Lawyers refuse to defend key terrorist suspect behind Paris attacks, say he won’t speak
Abdeslam is currently in detention in the town of Fleury-Mérogis, northern France. His two high-profile lawyers, Belgian Sven Mary and Frenchman Frank Berton, informed their client on October 6 that they would no longer work with him, French media reported.
“We both decided to give up the defence of Salah Abdeslam,” lawyer Frank Berton said in an interview to BFM TV.
The lawyers said that they had agreed to defend Abdeslam on the condition that he would talk about the attacks and reveal the truth to the victims, but for months he has remained silent and still is, they said.
“We don’t think that he will speak and he will use the right to remain silent. In this position what would you like us to do? We said from day one that if our client remained silent, we would quit his defence,” Berton said.
Sven Mary added that he regrets that the victims of the attacks will not learn the truth.
“Salah Abdeslam remains silent and the real victims in all this are the victims of Paris attacks, because they have a right to know this truth and they have a right to understand the incomprehensible,” Mary said.
According to Berton, Abdeslam will never reveal the truth about the attacks.
“We were convinced he had something to say and he would say it,” Berton said. “He will not say anything. That’s a pity,” he said.
Abdeslam was born in Brussels, and had lived in Molenbeek, a deprived area, populated disproportionately by ethnic and religious minorities. The district has been at the heart of terrorist plots going back to the 1990s, and is considered an international illegal arms trading hub. It has also, proportionately, provided more Islamic State (IS, formerly ISIS/ISIL) fighters than any other place in the whole of Europe.
The 26-year-old suspect played a “central role” in organizing the Paris attacks in November, according to prosecutors. He transported others linked to it and also bought materials used to make the explosives.
In the massacre perpetrated by Islamic State, he is believed to have led those who carried out the massacre at Bataclan Theater, killing 89 people and injuring 200 more. His brother Brahim was one of the suicide bombers in the attacks, while Salah is thought to have been wearing an explosives belt. It was later found in a bin in a suburb south of Paris.
For the nearly four months leading up to his arrest on March 18, Abdeslam was considered the most wanted man in France and Belgium. He was shot and captured by authorities in Brussels, following an armed siege in Molenbeek. He was transported to France for trial in April.
After his arrest, Abdeslam said he had wanted to blow himself up at the Stade de France stadium, but had backed down, according to Paris prosecutor Francois Molins.

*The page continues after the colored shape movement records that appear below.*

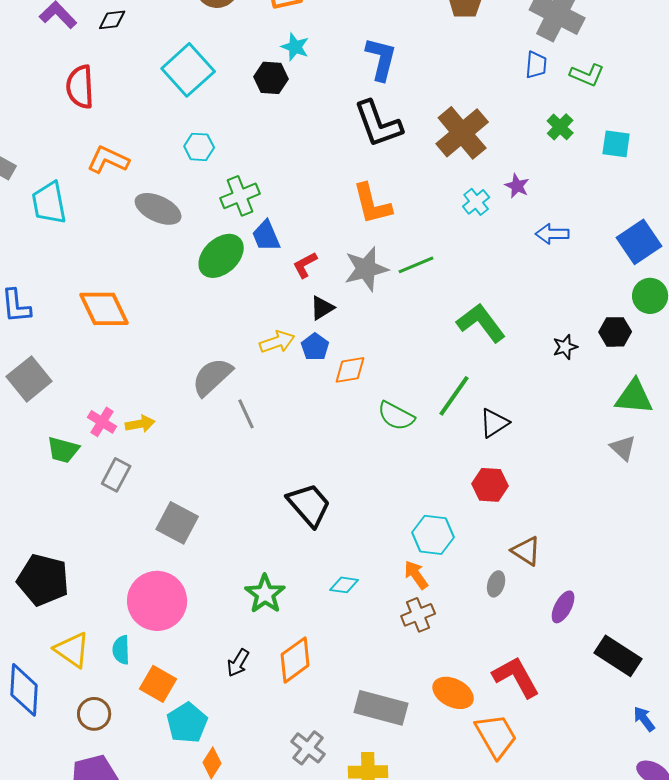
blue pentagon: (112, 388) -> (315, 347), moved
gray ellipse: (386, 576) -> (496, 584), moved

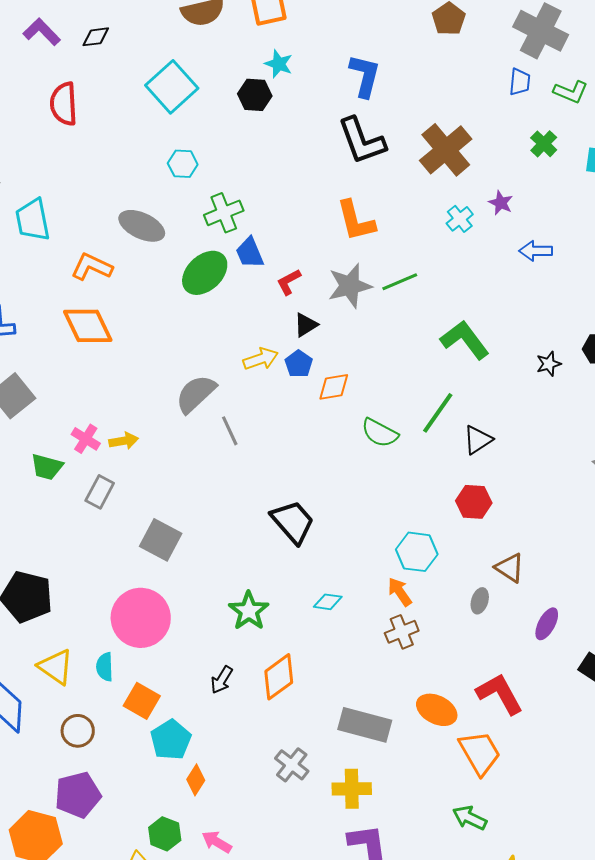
orange L-shape: (108, 160) -> (92, 267), moved

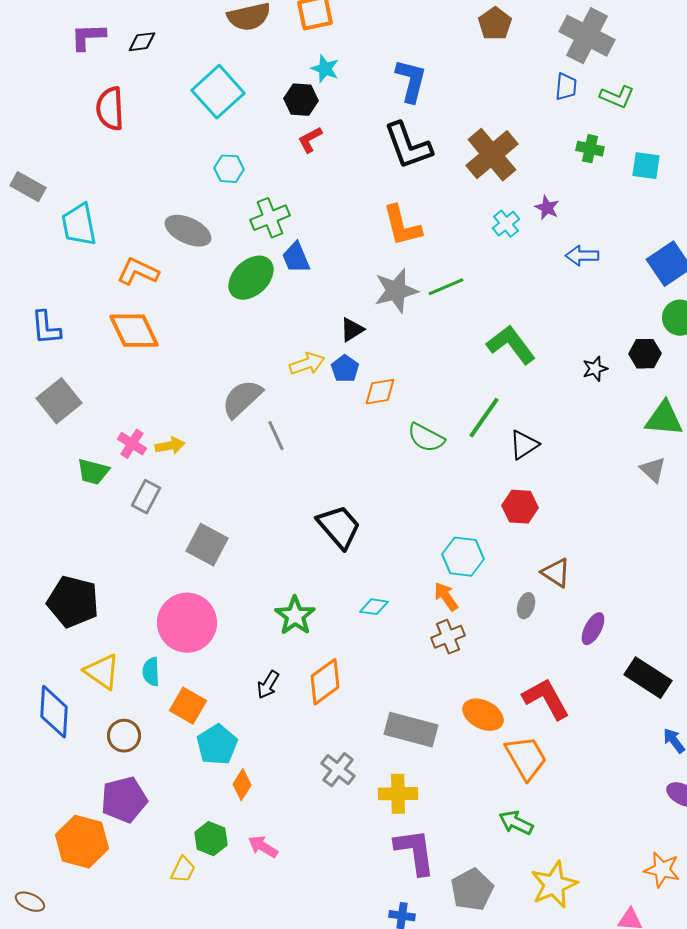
purple L-shape: (42, 32) -> (88, 37), turned -48
green cross: (544, 144) -> (590, 149), turned -32
red L-shape: (289, 282) -> (310, 140), moved

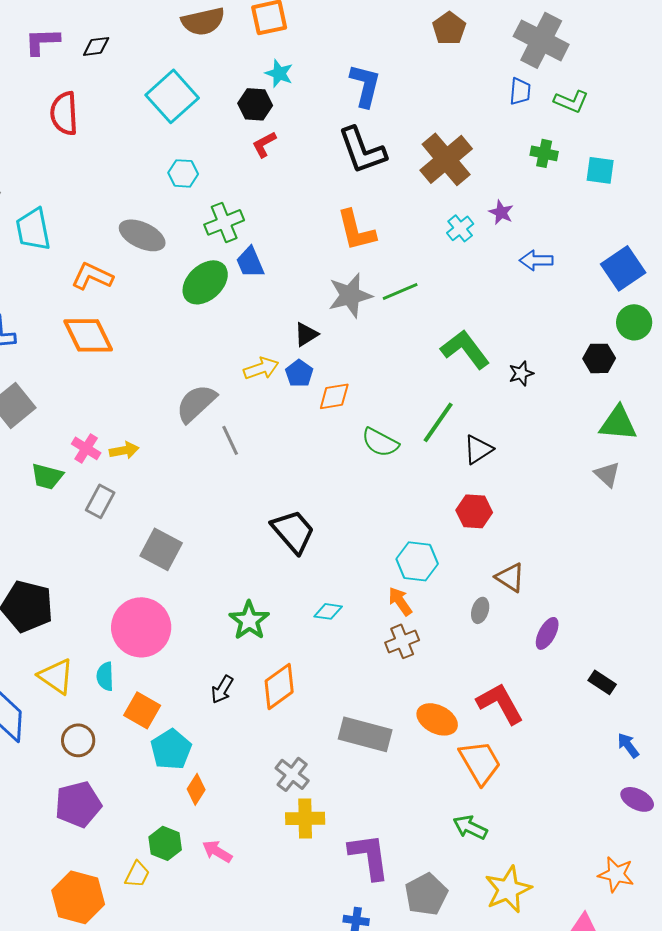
black star: (595, 369) -> (521, 373), moved
black rectangle: (648, 678) -> (602, 682), size x0.6
yellow cross: (398, 794) -> (305, 818), moved
orange hexagon: (82, 842) -> (78, 897), moved

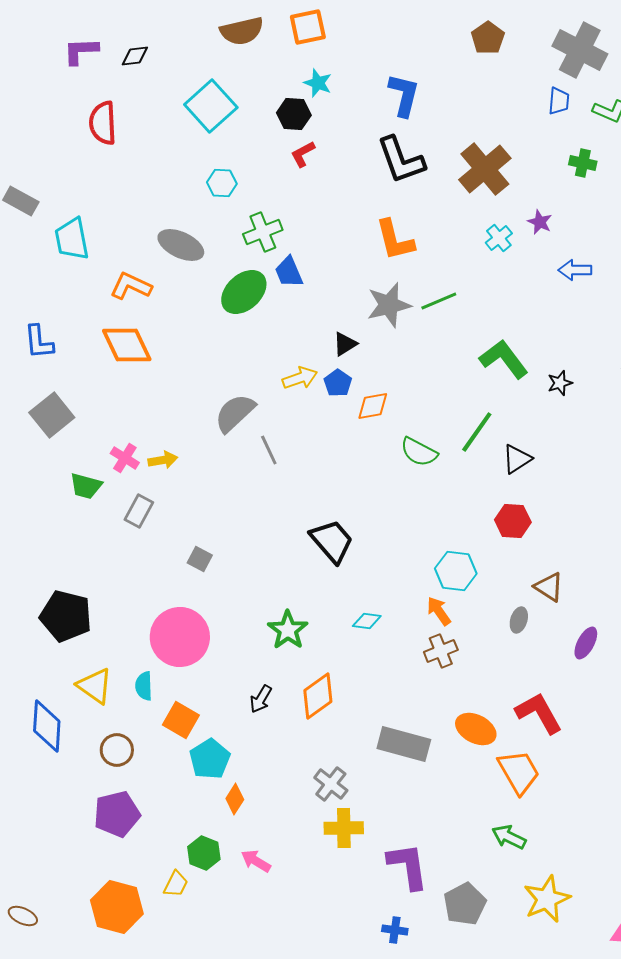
gray square: (161, 549) -> (200, 559), size x0.6

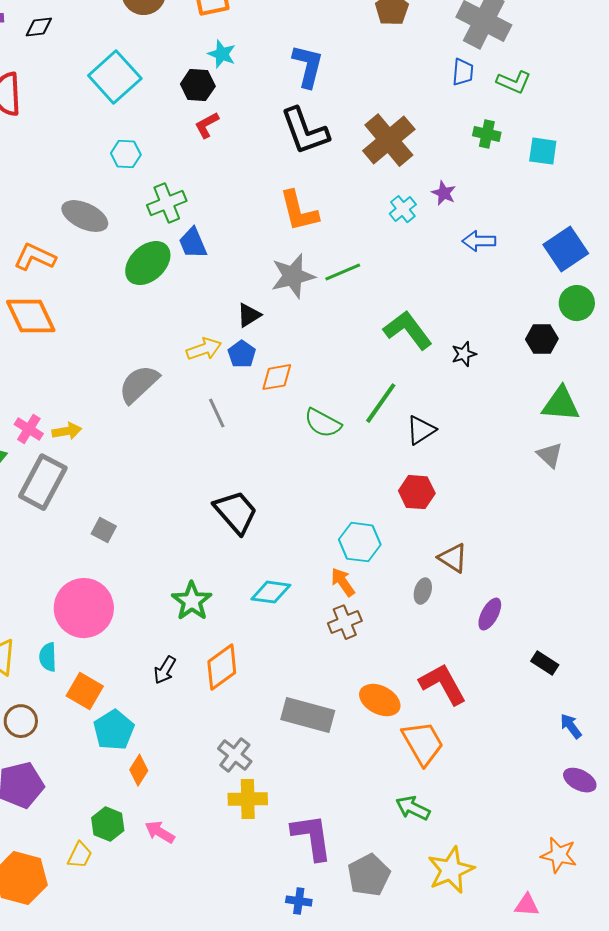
gray line: (269, 450) -> (217, 413), moved
gray rectangle: (139, 511) -> (43, 482), size x1.6
cyan diamond: (367, 621) -> (271, 592), size x1.4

Days after his detention, it was revealed that Abdeslam was busy setting up a terrorist network and preparing for more attacks on Belgian soil.
Abdeslam still denies his involvement in the Brussels attacks in Zaventem Airport and Maalbeek metro station that killed 31 people and injured over 300. However, following the Belgium massacre, the Derniere Heure newspaper reported that Abdeslam’s arrest accelerated the plans of the terrorists.